## To do:
Repeat the listing verbatim. Drop any pictures.

## Supplied information:
- - -
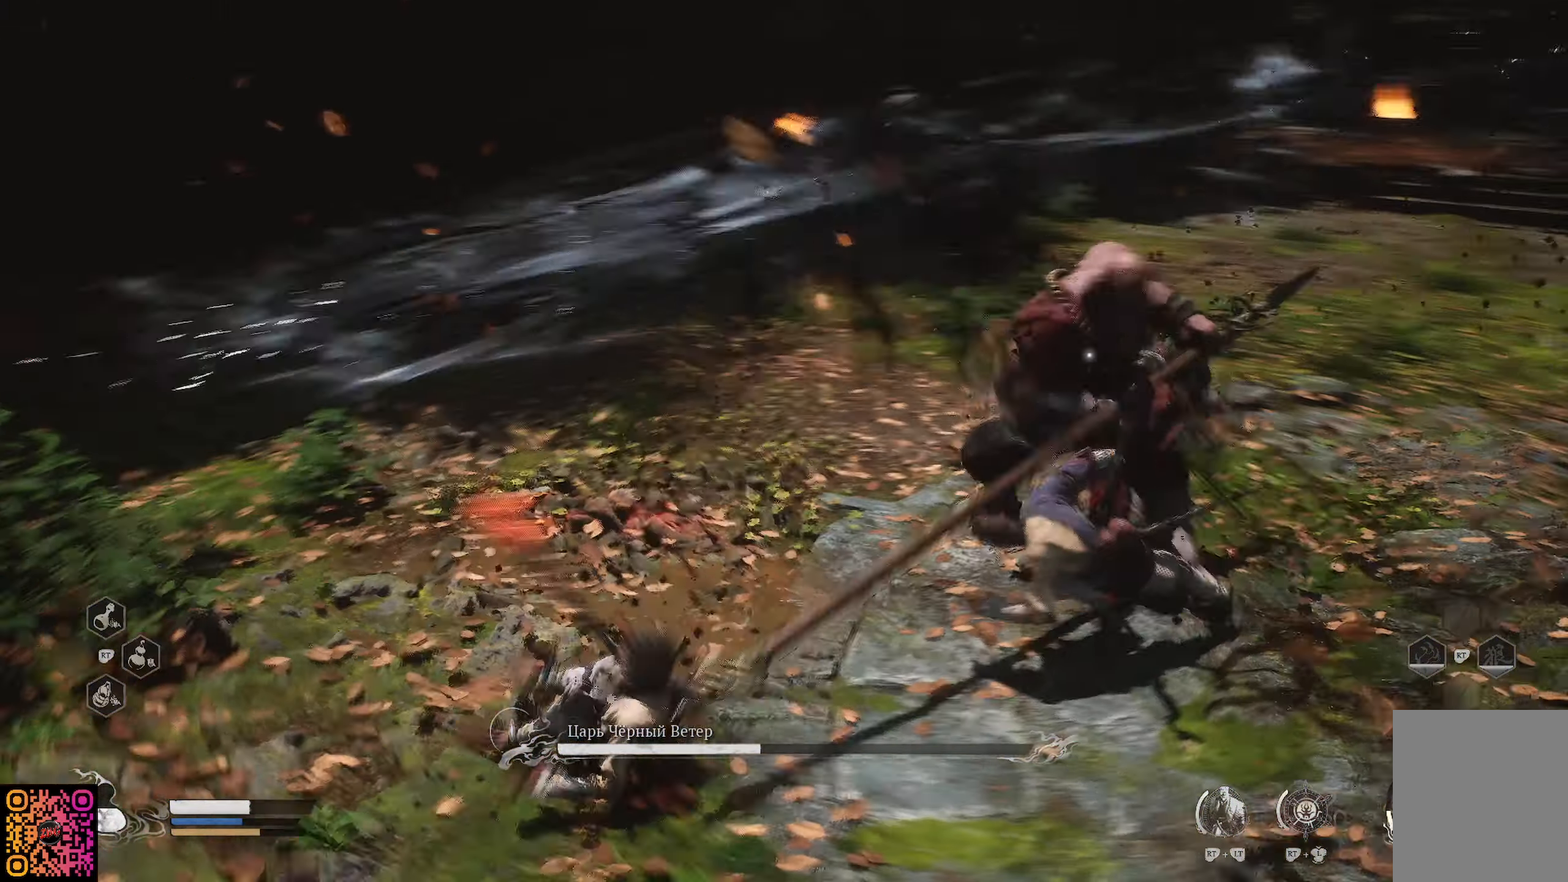
{"buttons": [], "left_stick": "up-right", "right_stick": "center", "events": [[17, "B", "up"], [134, "R1", "up"], [250, "X", "down"], [301, "X", "up"], [417, "X", "down"], [501, "X", "up"]]}
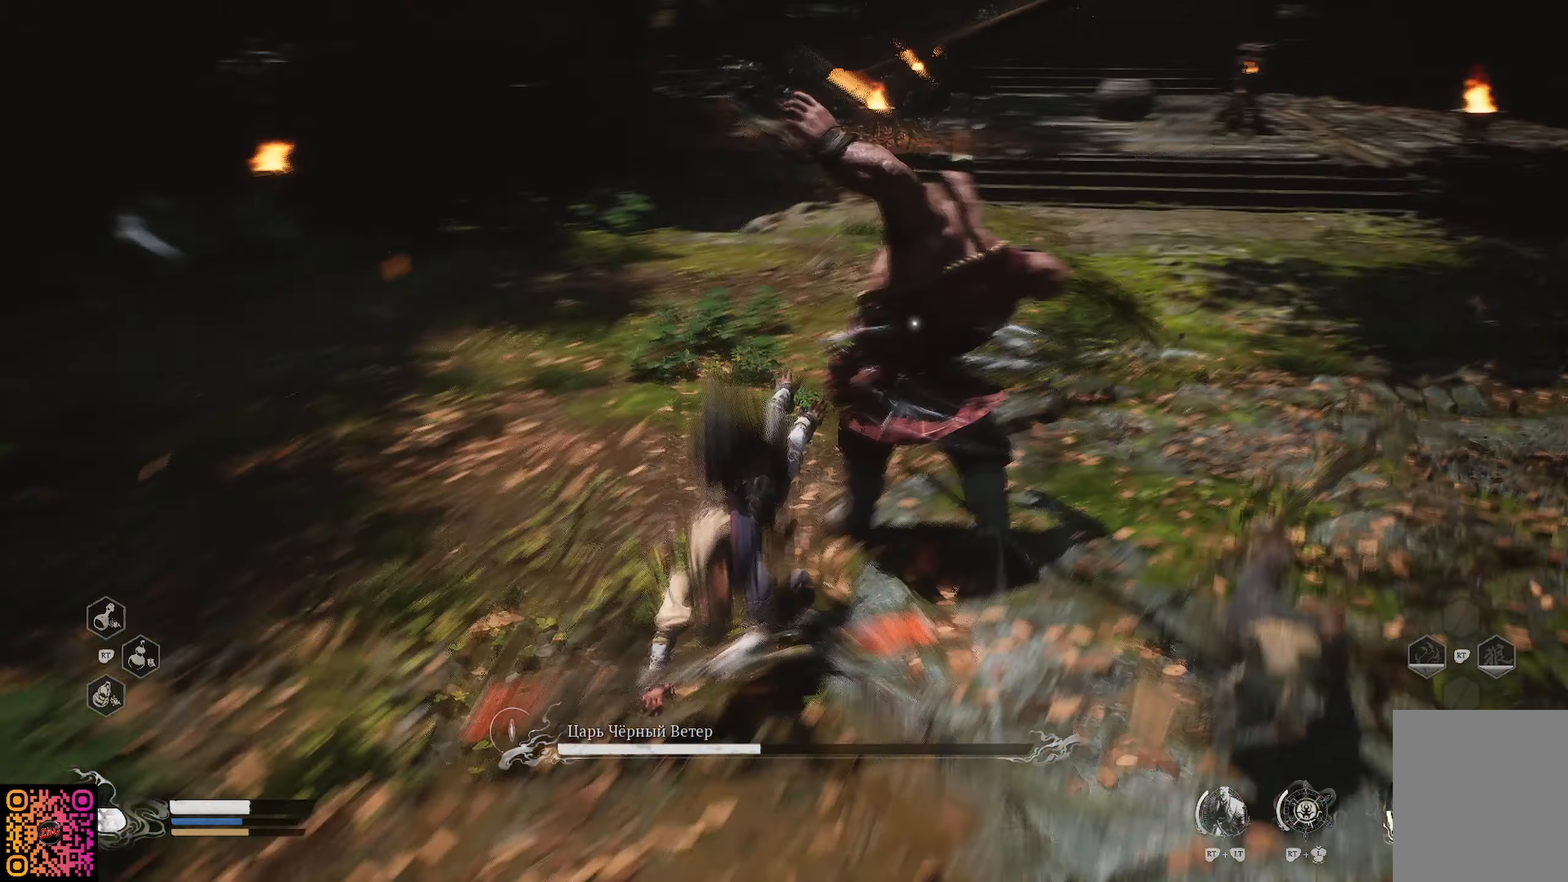
{"buttons": [], "left_stick": "up", "right_stick": "center", "events": [[50, "X", "down"], [83, "left_stick", "up"], [133, "X", "up"], [217, "X", "down"], [283, "X", "up"], [367, "X", "down"], [450, "X", "up"]]}
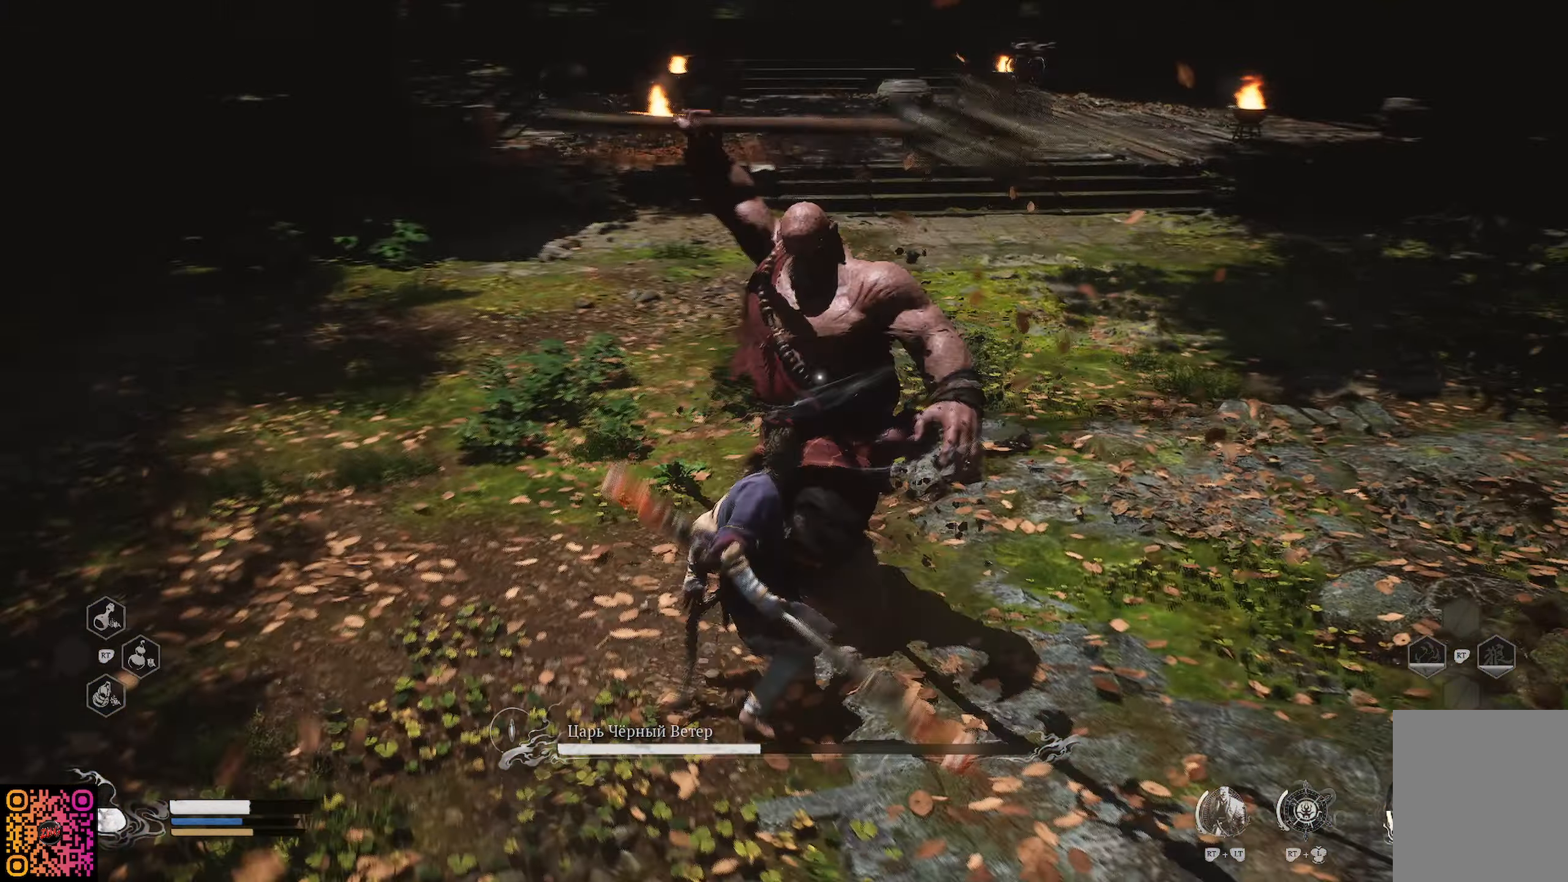
{"buttons": ["X"], "left_stick": "up", "right_stick": "center", "events": [[17, "X", "down"], [100, "X", "up"], [184, "X", "down"], [267, "X", "up"], [334, "X", "down"], [417, "X", "up"], [467, "X", "down"]]}
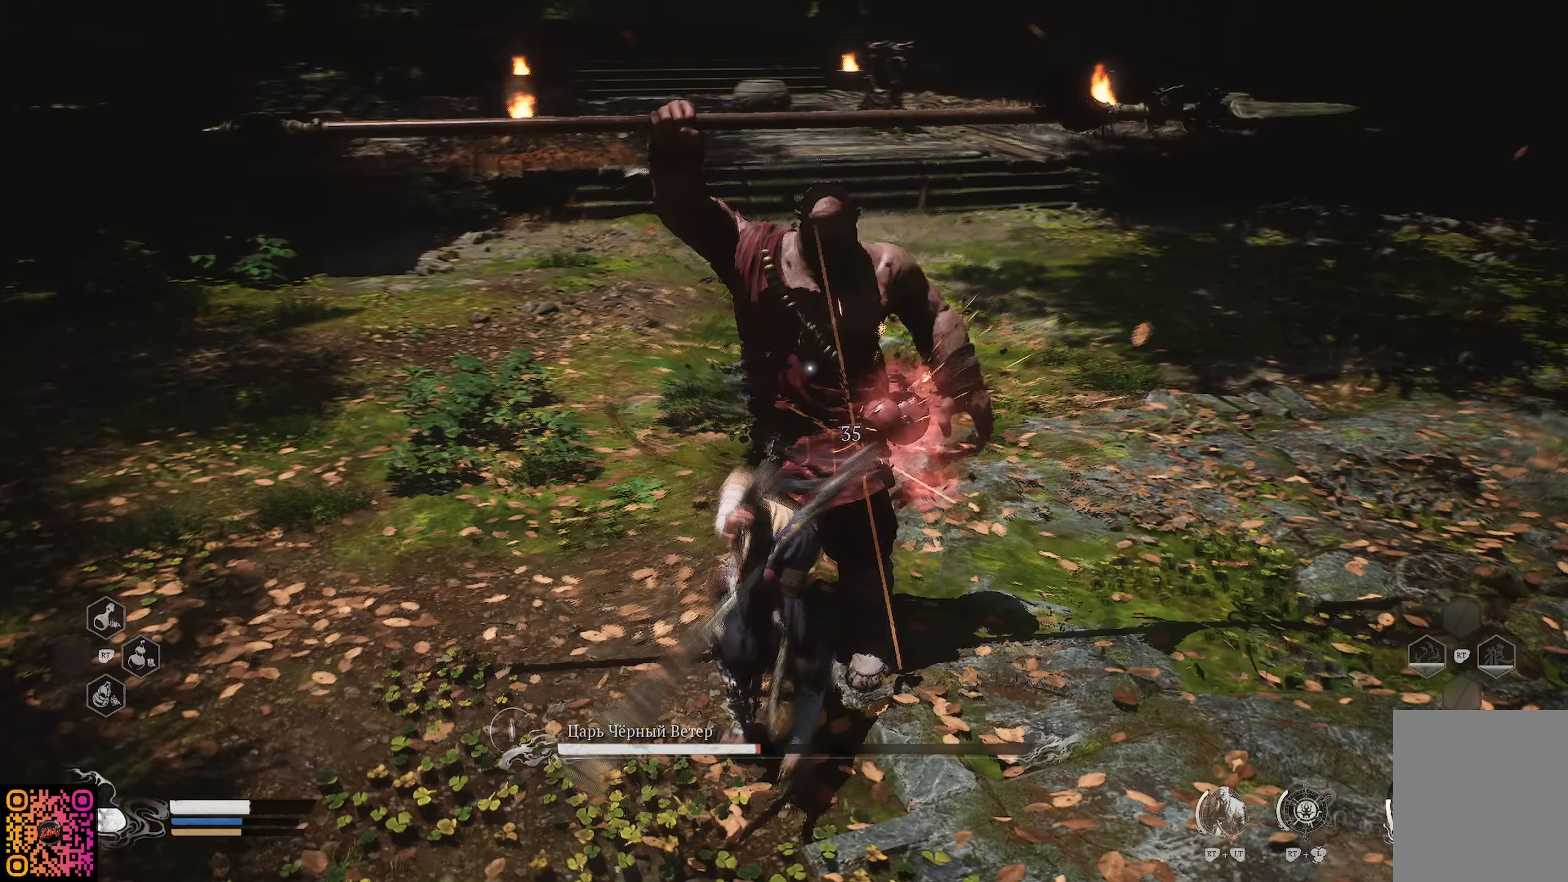
{"buttons": ["X"], "left_stick": "up", "right_stick": "center", "events": [[66, "X", "up"], [133, "X", "down"], [217, "X", "up"], [283, "X", "down"], [367, "X", "up"], [450, "X", "down"]]}
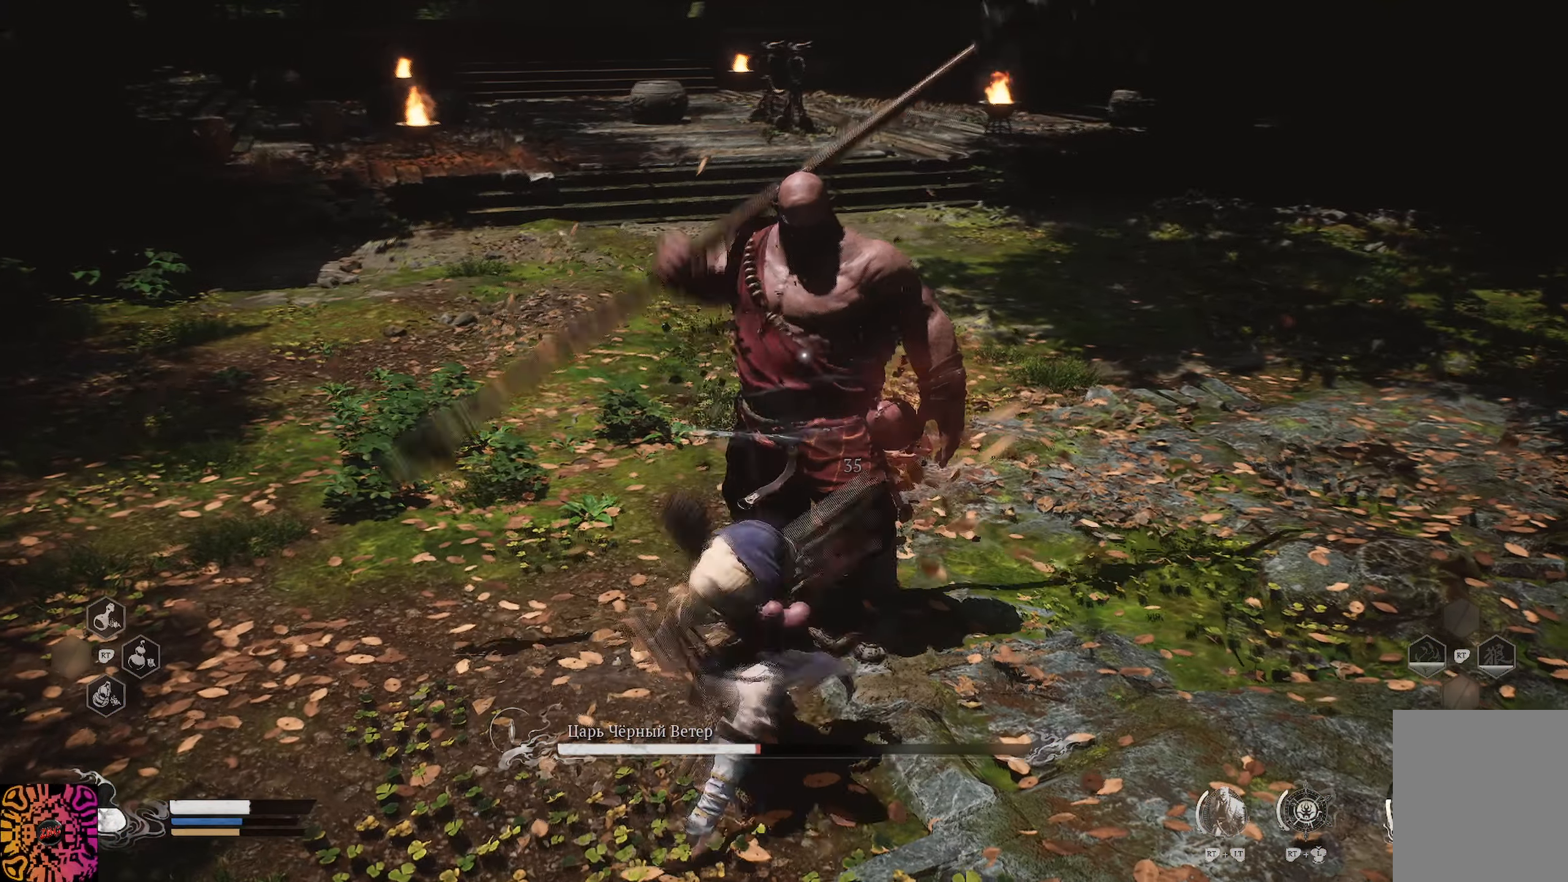
{"buttons": [], "left_stick": "up", "right_stick": "center", "events": [[17, "X", "up"], [117, "X", "down"], [200, "X", "up"], [267, "X", "down"], [334, "X", "up"], [401, "X", "down"], [484, "X", "up"]]}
- - -
## Exercise solution:
{"buttons": [], "left_stick": "up-right", "right_stick": "center", "events": [[17, "B", "up"], [134, "R1", "up"], [250, "X", "down"], [301, "X", "up"], [417, "X", "down"], [501, "X", "up"]]}
{"buttons": [], "left_stick": "up", "right_stick": "center", "events": [[50, "X", "down"], [83, "left_stick", "up"], [133, "X", "up"], [217, "X", "down"], [283, "X", "up"], [367, "X", "down"], [450, "X", "up"]]}
{"buttons": ["X"], "left_stick": "up", "right_stick": "center", "events": [[17, "X", "down"], [100, "X", "up"], [184, "X", "down"], [267, "X", "up"], [334, "X", "down"], [417, "X", "up"], [467, "X", "down"]]}
{"buttons": ["X"], "left_stick": "up", "right_stick": "center", "events": [[66, "X", "up"], [133, "X", "down"], [217, "X", "up"], [283, "X", "down"], [367, "X", "up"], [450, "X", "down"]]}
{"buttons": [], "left_stick": "up", "right_stick": "center", "events": [[17, "X", "up"], [117, "X", "down"], [200, "X", "up"], [267, "X", "down"], [334, "X", "up"], [401, "X", "down"], [484, "X", "up"]]}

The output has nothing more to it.